DUNEDIN 1865

A City Rises

29 August 2015 - 27 September 2015

The exhibition centres on 1865, the year the City of Dunedin was constituted in May and the city council first met on the 5th August. It provides a snapshot, showing what had been achieved by that time, and has been since.

In July 1862 the Otago Witness recorded that ‘Dunedin, like Melbourne, was before the gold-fields, a quiet dingy little town.’ With the rush came ‘crowded hotels and boarding houses, foul streets, thronged with eager, unwashed multitudes..the same eager struggle..for business..the same sudden rise in the value of property, and general disorganisation of society.’

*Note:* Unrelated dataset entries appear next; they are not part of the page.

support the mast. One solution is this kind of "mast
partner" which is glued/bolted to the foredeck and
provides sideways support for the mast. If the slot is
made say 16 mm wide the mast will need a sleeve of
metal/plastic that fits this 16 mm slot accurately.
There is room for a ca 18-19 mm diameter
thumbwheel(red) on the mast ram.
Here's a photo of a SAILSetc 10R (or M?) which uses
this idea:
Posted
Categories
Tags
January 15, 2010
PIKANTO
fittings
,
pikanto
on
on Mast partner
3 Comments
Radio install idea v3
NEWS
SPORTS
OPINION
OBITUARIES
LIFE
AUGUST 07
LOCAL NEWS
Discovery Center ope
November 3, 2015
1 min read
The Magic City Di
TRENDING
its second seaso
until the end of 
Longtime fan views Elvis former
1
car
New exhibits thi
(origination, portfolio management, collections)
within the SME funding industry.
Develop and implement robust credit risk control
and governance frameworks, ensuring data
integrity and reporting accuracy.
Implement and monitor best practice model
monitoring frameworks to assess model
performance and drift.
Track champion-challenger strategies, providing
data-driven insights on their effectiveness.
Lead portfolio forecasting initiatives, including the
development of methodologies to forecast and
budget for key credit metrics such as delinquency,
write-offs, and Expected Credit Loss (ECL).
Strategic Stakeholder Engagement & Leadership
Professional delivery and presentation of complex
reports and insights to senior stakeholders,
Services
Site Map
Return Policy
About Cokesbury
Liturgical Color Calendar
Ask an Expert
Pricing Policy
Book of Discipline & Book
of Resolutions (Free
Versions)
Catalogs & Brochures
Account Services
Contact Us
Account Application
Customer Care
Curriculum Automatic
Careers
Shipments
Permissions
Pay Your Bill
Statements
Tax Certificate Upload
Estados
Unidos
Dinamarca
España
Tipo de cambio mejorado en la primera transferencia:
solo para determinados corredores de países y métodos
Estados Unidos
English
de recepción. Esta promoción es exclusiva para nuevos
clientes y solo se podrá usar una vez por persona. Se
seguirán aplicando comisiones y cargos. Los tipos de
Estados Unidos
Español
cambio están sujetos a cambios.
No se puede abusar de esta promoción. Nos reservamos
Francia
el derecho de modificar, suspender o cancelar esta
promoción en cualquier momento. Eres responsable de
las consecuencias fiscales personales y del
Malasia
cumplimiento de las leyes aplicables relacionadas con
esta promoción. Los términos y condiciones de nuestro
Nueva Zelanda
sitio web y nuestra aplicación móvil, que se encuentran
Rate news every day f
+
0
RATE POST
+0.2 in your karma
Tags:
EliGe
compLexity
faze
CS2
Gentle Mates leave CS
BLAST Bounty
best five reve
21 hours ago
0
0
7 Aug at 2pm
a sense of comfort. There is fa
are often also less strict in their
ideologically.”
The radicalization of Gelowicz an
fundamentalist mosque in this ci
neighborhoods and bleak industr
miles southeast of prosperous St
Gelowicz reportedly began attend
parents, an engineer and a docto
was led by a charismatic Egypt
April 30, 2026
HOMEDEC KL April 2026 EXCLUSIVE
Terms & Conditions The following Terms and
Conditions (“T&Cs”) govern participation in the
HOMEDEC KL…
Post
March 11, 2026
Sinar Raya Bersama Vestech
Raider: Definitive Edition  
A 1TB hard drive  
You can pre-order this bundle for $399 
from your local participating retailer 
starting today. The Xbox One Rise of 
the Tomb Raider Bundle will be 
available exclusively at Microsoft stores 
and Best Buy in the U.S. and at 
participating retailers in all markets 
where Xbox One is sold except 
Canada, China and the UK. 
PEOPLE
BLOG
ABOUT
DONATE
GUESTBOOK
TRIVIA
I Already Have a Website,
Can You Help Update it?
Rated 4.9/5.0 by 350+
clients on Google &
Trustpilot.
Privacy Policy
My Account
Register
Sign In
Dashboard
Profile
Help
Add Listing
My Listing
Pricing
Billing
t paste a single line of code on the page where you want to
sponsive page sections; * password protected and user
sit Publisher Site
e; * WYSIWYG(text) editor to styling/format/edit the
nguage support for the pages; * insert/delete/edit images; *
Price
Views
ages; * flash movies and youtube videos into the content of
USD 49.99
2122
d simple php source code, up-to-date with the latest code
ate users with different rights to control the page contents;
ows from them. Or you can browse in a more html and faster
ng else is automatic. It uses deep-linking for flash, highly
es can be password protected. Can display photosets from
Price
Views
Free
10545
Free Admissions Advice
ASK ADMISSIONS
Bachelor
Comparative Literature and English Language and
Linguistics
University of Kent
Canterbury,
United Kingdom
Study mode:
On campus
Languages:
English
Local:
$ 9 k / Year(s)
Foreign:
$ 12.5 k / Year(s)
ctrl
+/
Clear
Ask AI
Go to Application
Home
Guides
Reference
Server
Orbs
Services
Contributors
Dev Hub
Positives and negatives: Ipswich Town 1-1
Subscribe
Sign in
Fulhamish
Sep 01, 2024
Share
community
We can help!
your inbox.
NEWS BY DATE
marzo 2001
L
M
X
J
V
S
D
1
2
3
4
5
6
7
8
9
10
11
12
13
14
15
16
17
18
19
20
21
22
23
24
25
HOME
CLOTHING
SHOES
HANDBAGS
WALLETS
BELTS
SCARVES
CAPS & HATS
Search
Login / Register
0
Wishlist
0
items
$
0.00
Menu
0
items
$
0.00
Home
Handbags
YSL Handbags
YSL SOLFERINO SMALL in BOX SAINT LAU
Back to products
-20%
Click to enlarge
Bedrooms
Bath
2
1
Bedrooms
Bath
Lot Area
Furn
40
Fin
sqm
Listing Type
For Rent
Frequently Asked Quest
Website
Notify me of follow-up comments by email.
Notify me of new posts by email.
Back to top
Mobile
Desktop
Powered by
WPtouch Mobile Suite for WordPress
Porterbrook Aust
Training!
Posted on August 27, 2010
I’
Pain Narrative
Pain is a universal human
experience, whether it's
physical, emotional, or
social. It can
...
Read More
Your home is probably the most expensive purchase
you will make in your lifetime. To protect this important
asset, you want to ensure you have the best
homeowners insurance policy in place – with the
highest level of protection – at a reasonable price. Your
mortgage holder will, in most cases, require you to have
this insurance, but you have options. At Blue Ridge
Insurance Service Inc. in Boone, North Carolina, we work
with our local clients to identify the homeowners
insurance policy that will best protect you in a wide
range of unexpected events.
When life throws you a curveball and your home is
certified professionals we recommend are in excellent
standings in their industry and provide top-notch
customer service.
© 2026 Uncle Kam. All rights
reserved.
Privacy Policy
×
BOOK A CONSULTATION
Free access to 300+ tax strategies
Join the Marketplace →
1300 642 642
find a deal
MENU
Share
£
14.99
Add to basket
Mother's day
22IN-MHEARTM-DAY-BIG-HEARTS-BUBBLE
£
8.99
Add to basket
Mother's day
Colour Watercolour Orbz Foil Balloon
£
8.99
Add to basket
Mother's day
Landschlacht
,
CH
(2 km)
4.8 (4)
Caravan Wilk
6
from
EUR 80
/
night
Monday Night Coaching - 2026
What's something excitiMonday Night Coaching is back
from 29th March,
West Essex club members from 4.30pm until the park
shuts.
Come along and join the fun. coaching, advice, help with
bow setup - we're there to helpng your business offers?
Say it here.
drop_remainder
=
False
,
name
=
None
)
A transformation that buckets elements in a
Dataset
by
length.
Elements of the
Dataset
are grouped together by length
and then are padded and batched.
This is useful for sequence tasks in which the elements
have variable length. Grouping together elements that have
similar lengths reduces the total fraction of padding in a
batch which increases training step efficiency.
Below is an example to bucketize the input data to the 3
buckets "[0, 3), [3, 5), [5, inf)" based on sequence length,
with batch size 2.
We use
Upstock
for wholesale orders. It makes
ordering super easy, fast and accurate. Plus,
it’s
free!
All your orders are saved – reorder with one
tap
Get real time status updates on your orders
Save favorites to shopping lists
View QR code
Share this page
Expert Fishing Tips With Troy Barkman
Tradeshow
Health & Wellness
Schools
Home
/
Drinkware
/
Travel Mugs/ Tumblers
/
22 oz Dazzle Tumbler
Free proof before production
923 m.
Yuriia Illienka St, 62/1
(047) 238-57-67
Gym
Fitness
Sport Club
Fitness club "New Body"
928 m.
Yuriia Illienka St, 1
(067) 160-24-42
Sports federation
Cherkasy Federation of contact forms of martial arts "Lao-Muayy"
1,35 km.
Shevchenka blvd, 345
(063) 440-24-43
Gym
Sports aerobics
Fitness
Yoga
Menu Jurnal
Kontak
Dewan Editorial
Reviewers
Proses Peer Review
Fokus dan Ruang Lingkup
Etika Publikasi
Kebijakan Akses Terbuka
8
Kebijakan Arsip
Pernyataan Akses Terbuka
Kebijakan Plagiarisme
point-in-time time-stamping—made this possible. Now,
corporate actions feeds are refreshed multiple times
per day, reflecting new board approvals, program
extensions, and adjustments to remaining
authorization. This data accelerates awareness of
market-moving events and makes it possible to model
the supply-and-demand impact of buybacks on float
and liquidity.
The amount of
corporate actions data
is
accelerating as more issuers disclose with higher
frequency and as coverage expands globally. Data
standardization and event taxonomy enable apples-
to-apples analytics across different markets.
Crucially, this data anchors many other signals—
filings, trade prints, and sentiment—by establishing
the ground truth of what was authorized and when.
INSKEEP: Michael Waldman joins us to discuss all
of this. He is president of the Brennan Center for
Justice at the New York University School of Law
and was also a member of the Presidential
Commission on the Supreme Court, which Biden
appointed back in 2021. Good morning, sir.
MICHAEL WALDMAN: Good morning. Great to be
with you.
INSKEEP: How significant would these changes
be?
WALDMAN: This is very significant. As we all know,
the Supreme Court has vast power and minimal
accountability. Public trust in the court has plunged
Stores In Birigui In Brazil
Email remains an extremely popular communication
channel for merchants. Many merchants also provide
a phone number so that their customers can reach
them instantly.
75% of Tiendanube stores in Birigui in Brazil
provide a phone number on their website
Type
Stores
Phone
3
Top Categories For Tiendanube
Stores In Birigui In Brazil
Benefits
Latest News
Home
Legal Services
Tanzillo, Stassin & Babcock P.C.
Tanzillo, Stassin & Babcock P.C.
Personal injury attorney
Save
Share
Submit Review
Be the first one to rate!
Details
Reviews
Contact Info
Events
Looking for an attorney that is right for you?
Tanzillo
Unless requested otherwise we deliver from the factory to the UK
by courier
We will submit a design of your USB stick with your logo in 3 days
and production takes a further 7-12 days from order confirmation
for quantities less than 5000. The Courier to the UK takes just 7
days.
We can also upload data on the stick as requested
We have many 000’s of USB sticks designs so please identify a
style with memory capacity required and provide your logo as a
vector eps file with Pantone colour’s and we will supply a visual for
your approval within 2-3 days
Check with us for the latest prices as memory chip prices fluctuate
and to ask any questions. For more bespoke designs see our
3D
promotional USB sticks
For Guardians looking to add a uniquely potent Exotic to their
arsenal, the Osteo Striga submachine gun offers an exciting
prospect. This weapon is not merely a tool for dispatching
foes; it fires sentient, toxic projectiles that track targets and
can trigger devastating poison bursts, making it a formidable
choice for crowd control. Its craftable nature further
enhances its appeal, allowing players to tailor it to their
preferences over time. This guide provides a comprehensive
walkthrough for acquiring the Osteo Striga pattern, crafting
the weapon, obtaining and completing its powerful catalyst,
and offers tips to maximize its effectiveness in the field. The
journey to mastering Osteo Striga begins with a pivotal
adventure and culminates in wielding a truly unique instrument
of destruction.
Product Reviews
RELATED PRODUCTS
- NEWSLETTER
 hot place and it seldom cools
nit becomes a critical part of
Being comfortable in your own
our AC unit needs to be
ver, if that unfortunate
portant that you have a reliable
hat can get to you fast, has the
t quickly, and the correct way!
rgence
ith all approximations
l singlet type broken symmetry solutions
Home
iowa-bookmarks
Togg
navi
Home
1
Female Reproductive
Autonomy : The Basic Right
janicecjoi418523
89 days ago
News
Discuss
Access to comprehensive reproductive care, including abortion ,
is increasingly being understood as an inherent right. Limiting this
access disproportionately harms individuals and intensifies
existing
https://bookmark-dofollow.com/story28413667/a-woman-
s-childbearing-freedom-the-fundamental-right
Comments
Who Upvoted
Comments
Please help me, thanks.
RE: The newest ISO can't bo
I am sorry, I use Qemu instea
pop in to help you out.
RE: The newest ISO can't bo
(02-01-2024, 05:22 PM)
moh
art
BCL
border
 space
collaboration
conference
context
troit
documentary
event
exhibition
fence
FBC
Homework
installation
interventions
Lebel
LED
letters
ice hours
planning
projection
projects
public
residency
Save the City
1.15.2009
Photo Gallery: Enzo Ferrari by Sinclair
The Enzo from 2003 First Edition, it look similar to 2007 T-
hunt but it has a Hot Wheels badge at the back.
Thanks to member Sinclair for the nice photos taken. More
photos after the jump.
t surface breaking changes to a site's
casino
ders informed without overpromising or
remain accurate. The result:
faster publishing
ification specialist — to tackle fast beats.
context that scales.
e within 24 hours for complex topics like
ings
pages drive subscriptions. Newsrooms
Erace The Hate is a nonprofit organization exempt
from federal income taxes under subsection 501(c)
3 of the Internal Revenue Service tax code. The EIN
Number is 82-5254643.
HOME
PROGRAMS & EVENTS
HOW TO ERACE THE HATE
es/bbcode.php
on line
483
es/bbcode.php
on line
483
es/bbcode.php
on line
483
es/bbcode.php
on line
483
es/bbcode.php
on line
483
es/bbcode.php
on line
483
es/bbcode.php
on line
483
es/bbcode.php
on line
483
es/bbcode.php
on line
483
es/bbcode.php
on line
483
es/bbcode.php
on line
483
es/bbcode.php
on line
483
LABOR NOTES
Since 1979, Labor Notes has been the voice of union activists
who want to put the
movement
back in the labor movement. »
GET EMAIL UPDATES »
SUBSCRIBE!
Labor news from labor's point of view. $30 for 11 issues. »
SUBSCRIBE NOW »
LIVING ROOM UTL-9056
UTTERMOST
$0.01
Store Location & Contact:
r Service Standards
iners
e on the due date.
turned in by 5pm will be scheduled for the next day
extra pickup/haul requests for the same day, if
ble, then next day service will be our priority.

Then there came a ‘lull in the excitement’, when people were ‘turning their attention to the improvement of their properties and of the city generally. On every side..handsome shops, fine hotels, and substantial stores rising, where, only a few months ago the flax grew wild - the streets being cut through hills, cavities being filled, pavements laid, new jetties run out, street lamps erected, and a variety of other improvements being carried out, which, when completed, will go far to make Dunedin..
a city worthy of being the capital of a gold-producing province.’

At this time there were still ‘other improvements to be brought about which are absolutely essential to a city of the pretensions of Dunedin: proper supply of water for domestic use, and..for the extinction of fires,..the supply of gas throughout the city,..complete and systematic drainage. Without these Dunedin can never be more than a fifth rate colonial town, it will never rise to the dignity of a metropolitan city.’

In 1865 Dunedin was meeting these challenges. A Sanitary Commission had just been established to consider the issues of poor drinking water and sewerage which gave Dunedin a higher mortality rate from fever than London. Measures were taken to reduce the constant risk of fire, as wooden buildings gave way to brick and stone.

Gas supplies gradually extended to supply street lighting and homes and businesses. Although these ‘other improvements’ were not completed by 1865, they were advancing.